The leader directed us to bow our heads. After watching everyone else, I did the same.

“Let us pray,” he said. “We pray for a good school year. We pray that our students will learn and grow with us.”

My whole body relaxed and I started breathing again. I felt the grip of the teachers’ hands.

Did they notice my hands are sweaty?

The leader continued, “We pray that we make the best possible decisions for our students.”

He prayed a little more and asked the Lord to watch over us. When he stopped speaking, everyone dropped hands.

That was a beautiful prayer, and one I agree with wholeheartedly. You don’t have to be Christian to deliver a prayer like that.

As my body started to relax, I could feel my toes again in my dress shoes.

I have to stop getting so worked up. It’s only a prayer. They didn’t even mention Jesus Christ this time.

During my interview the principal had informed me that I was required to bring the children to services. I didn’t realize the frequency, once a month or more. The first time I took my homeroom class to church, I directed them to sit in the pews. After they filed in, I turned to head out the door when I noticed all the teachers seated with their classes.

Oh no! Am I supposed to stay? Nobody told me that. I wonder if they would say anything if I just walked out. There’s the door. It’s only about fifteen feet away. I could just walk out as if I have somewhere to be. I better not. If I do that, I’ll probably get in trouble.
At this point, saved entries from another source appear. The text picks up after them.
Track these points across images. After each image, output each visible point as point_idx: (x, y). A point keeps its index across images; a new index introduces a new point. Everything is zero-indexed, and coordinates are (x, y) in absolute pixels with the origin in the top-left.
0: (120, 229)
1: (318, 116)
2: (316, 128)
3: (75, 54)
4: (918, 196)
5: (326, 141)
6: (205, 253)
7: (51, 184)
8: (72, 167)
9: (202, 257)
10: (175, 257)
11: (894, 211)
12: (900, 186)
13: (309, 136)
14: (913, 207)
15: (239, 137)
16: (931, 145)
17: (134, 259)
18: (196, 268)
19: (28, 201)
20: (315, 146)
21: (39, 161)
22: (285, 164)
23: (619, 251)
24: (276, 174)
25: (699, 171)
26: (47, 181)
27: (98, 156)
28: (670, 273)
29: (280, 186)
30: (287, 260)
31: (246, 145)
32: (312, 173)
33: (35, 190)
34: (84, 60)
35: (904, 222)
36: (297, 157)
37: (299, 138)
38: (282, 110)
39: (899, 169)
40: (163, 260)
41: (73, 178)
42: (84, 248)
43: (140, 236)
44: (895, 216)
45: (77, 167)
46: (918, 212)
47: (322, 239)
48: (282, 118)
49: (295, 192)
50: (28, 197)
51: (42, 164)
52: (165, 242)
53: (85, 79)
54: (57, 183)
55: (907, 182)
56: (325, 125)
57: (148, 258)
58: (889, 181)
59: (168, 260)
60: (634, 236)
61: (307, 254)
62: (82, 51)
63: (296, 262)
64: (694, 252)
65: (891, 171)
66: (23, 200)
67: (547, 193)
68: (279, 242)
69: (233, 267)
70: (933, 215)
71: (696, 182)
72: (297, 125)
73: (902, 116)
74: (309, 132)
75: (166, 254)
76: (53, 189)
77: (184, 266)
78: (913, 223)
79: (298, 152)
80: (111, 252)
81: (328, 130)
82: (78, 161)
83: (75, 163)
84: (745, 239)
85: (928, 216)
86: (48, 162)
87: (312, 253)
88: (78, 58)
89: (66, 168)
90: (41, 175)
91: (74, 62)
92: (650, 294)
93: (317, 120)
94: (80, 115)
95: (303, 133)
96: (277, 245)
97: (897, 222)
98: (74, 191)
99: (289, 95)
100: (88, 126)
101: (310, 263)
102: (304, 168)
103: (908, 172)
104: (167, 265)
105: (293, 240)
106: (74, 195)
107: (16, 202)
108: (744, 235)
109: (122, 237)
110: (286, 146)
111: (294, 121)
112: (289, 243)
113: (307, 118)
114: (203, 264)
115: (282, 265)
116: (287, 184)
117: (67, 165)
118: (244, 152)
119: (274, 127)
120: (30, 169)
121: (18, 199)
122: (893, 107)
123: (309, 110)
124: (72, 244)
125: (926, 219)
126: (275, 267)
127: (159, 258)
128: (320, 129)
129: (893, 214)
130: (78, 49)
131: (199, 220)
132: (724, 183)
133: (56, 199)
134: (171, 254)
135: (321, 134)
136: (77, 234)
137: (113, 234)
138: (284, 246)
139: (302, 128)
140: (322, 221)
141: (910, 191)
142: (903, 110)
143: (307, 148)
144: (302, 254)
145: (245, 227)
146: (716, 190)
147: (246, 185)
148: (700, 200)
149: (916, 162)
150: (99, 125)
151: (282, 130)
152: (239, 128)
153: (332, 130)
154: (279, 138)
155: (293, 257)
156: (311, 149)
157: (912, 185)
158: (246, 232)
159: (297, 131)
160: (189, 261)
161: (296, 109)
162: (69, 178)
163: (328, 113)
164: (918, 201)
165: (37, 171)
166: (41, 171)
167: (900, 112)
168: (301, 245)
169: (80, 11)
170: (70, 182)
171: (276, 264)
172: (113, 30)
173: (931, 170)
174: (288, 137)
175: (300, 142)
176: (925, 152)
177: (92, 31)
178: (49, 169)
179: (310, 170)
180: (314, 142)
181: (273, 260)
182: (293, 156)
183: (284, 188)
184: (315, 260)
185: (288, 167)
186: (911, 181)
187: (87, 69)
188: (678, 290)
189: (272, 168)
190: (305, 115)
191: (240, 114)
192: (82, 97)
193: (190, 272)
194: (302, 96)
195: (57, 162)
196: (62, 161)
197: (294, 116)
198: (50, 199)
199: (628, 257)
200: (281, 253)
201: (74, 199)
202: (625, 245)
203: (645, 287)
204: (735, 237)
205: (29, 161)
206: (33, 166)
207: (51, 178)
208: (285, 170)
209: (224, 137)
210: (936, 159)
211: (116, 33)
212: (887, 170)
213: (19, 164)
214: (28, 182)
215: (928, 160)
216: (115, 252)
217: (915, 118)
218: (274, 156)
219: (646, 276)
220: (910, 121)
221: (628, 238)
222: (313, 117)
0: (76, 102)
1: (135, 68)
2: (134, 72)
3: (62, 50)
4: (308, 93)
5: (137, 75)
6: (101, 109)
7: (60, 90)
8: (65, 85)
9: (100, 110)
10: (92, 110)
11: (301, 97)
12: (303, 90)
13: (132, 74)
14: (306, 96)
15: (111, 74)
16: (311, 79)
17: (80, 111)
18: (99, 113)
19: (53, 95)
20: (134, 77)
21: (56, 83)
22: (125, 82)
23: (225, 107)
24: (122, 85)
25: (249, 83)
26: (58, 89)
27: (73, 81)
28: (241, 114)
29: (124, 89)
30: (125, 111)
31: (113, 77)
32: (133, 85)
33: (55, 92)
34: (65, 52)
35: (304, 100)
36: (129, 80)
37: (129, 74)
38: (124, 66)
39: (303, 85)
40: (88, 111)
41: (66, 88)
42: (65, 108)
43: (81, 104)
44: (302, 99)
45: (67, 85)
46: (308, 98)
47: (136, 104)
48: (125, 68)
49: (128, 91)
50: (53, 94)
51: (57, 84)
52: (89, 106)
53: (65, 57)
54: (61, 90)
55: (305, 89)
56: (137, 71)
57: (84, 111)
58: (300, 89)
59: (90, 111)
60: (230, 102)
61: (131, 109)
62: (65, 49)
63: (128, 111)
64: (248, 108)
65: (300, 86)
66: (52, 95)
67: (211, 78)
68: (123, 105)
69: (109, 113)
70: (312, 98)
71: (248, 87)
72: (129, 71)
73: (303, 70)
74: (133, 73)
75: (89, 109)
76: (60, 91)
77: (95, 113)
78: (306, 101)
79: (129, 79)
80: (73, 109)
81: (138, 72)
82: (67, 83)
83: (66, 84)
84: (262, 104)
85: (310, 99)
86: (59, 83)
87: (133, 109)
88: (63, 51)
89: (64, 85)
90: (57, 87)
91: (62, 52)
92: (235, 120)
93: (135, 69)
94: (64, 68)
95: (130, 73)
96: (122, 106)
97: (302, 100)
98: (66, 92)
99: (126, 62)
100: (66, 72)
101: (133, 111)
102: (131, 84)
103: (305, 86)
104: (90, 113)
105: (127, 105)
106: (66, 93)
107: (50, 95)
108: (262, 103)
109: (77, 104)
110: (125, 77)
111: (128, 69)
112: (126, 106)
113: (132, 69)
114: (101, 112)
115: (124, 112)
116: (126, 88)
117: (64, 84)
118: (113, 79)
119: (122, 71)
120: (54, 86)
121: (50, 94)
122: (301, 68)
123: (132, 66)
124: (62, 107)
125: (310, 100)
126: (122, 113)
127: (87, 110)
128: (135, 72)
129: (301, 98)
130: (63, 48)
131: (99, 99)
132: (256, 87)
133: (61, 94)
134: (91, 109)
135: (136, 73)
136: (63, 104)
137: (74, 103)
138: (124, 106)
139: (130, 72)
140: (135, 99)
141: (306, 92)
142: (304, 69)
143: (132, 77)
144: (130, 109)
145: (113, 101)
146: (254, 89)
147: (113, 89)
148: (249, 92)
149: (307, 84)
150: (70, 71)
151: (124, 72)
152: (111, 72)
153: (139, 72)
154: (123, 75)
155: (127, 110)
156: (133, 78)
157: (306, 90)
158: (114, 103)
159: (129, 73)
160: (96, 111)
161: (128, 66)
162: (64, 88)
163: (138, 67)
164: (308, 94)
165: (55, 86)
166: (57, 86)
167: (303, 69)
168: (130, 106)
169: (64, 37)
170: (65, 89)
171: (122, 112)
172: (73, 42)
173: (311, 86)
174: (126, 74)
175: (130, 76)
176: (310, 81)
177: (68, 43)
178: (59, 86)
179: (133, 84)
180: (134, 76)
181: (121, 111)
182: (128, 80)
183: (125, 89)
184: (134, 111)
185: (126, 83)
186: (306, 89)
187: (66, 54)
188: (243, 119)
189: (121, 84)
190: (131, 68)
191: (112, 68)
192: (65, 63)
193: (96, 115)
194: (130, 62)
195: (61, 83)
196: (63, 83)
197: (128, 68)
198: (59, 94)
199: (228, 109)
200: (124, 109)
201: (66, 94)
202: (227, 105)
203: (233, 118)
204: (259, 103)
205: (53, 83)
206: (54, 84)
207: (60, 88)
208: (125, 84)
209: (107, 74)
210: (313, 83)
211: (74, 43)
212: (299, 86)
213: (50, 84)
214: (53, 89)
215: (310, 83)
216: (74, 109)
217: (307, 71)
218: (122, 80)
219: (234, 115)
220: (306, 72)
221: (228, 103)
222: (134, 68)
I sat down next to the last student.

Darn it. I know I’m expected to be here. They seem to always expect these things of me.

I asked Mrs. A after we returned to our classes and I saw her in the hallway. She confirmed that I was required to stay. I grew accustomed to attending church services, even learning several prayers. By the end of the year I told some friends that I felt as though I was half Jewish and half Catholic! I was actually proud that I was familiar with a religion other than my own.

When the teachers’ service was over, I was happy we were permitted to go home early. I couldn’t wait to get out of there! I’d already been forced to do something that didn’t feel right. I thought I should have been given the option of my level of participation since everyone knew I am Jewish. A little warning beforehand would have been appreciated as well!